Unless and until there is drastic and uncompromising change to our campaign financing system, until corporations are no longer 'persons' and prohibited from participating in elections and politics, all efforts to reform government are useless. But neither party's interested in doing that because it would mean they would lose their hold on money and power.
Any party that doesn't have that as their first order of business (particularly after the Citizens United decision and the overwhelming public support for reform) is d!rty, r0tten and corrupt to the bone.
I'm an old, lifelong Democrat saying that. I've never voted Republican, and I can't see voting for another Democrat again. But I think it's too late for that, for this "noble experiment" continuing the US as we've known it and as it was intended (a democratic republic) by the framers. What's at the root of the problem could only have been remedied had Obama come into office investigating and prosecuting the Bush administration and restoring the 'rule of law'.
Bush and Cheney exploited the inherent weaknesses in the Constitution: The precarious balance of power between the three branches of government.

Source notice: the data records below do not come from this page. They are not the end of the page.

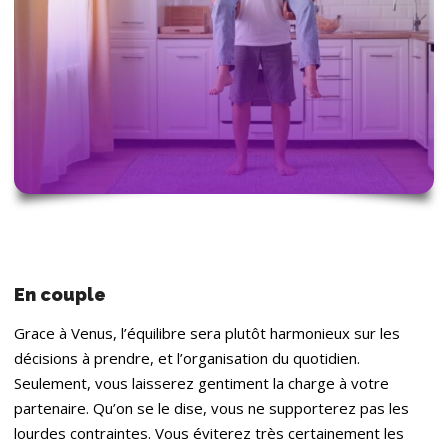
En couple
Grace à Venus, l’équilibre sera plutôt harmonieux sur les
décisions à prendre, et l’organisation du quotidien.
Seulement, vous laisserez gentiment la charge à votre
partenaire. Qu’on se le dise, vous ne supporterez pas les
lourdes contraintes. Vous éviterez très certainement les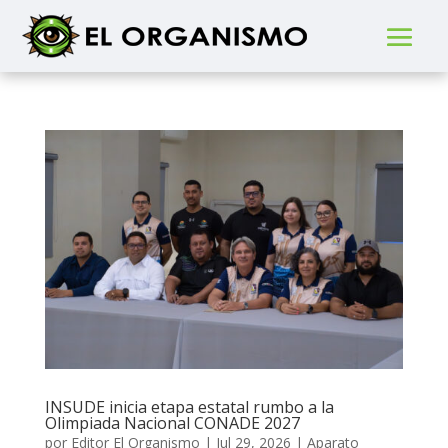
INSUDE inicia etapa estatal rumbo a la
Olimpiada Nacional CONADE 2027
por
Editor El Organismo
|
Jul 29, 2026
|
Aparato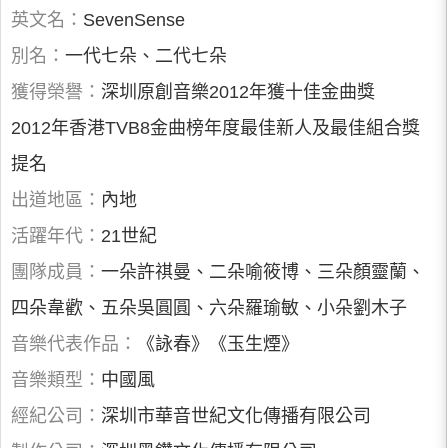
英文名：
SevenSense
別名：
一代七朵、二代七朵
獲得榮譽：
深圳原創音樂2012年獲十佳金曲獎
2012年香港TVB8金曲榜年度最佳新人及最佳組合獎
提名
出道地區：
內地
活躍年代：
21世紀
團隊成員：
一朵許祺曼、二朵喻筱博、三朵顏靈蘭、
四朵韋歡、五朵吳圓圓、六朵羅瑜敏、小朵劉木子
音樂代表作品：
《詠春》《玉生煙》
音樂類型：
中國風
經紀公司：
深圳市華音世紀文化傳播有限公司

As president, you've got to really want the US to work, to exist, to not exploit the loopholes in the Constitution that keep our three-branches of government precariously balancing the democracy. But Bush-Cheney drove tanks through the loopholes, breaking the law and with no apparent concern for exposing the loopholes or any consequences.
That fact alone casts suspicion on Obama's good intentions after his failure to investigate and prosecute and his continuing Bush's 'unitary executive' practices (and expanding them, with "indefinite preventive detention" of American citizens and the k!IIing of Americans with no due process or oversight).
There was a coup d'etat in this nation, a bloodless one, but a coup nonetheless. And both parties are in on it.